I guess the book is going to answer this, but how do we recover from our collective PTSD?

It’s so complicated because first of all, the trauma is the history of this country in some ways, so we kind of need to go back so we can understand why we were so vulnerable, why we continue in large measure to make the wrong decisions, and why we fail to do the things that could protect us from these situations, why we seem never to learn the lessons that we should have learned. There is this overarching historical perspective that needs to be examined. We’re going to have to hit the ground running as hard as possible. Luckily, with the incoming administration, we will have an opportunity to do that now.

You talk about “the stress of living in a country we no longer recognize.” Do you think we’ll start to recognize it more under a Biden presidency, or have we crossed the point of no return?
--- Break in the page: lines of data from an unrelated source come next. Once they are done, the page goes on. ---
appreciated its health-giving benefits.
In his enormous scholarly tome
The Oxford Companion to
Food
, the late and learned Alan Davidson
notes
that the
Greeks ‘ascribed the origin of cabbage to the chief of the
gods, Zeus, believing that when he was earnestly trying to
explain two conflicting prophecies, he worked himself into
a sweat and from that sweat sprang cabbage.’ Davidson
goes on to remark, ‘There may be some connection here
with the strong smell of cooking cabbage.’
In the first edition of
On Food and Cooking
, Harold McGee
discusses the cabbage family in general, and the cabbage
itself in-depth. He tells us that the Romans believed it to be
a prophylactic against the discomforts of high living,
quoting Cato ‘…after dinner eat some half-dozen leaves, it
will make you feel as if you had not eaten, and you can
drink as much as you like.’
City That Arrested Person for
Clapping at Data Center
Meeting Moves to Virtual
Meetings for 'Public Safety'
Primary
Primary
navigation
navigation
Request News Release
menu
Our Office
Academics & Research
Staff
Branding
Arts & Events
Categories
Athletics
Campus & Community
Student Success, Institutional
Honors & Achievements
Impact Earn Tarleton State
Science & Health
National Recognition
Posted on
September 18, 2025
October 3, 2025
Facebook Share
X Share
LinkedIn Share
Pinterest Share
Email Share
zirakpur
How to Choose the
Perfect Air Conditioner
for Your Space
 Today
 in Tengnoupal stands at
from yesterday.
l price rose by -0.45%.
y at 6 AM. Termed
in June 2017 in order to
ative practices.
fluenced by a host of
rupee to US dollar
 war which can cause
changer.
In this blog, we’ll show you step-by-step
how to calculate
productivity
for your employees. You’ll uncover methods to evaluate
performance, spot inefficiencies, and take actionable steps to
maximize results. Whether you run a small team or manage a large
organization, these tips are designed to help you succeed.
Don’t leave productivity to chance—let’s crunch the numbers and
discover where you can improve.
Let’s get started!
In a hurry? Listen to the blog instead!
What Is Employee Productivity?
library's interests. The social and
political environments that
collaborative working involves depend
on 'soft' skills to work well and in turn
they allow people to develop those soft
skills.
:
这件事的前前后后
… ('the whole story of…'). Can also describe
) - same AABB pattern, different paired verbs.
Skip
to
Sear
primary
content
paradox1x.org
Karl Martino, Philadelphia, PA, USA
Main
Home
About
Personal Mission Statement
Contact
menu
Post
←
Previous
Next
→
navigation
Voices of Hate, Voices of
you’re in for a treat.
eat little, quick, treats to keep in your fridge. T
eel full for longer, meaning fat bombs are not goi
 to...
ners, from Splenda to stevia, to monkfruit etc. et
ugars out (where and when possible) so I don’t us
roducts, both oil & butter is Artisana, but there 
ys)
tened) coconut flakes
It depends on who you’re talking about. There are people among us who have always existed—unrepentant racists, white supremacists, people who are hateful and nothing you say is gonna change their mind, nothing the government does to make their lives better is gonna convince them the government isn’t out to get them. The problem is, under this current administration, they’ve been activated and represented in a way they never have been before. Then there’s the other people among the 73 million who voted for Donald, which, let’s be clear, that’s a horrific number, but a lot of those people after the inauguration will say, “Okay, Biden’s my president. You win some, you lose some,” and hopefully their lives will get better and they’ll see that the last four years were something we can avoid in the future if we put up certain safeguards. Living with these levels of stress, it’s incredibly unhealthy in all sorts of ways, and it isn’t just COVID. It isn’t just economic uncertainty and fear. We basically now live in fear of our fellow human beings, and on top of all that is this sense of betrayal. For some of us it’s the sense that we believed that our government was there to protect us and help us in tough times, and clearly that hasn’t happened. In fact, the opposite is the case—the government has actually made things worse. 

For some of these people whose beliefs are so entrenched, you’re probably one of the last people they’d be willing to listen to.

I have been very honest about my own politics, but I didn’t feel like my last book was political. It was more about giving people information I didn’t think they had four years ago. Similarly, I see this book as a way to force, or at least to encourage, this vitally important conversation about the country’s mental health, or lack thereof.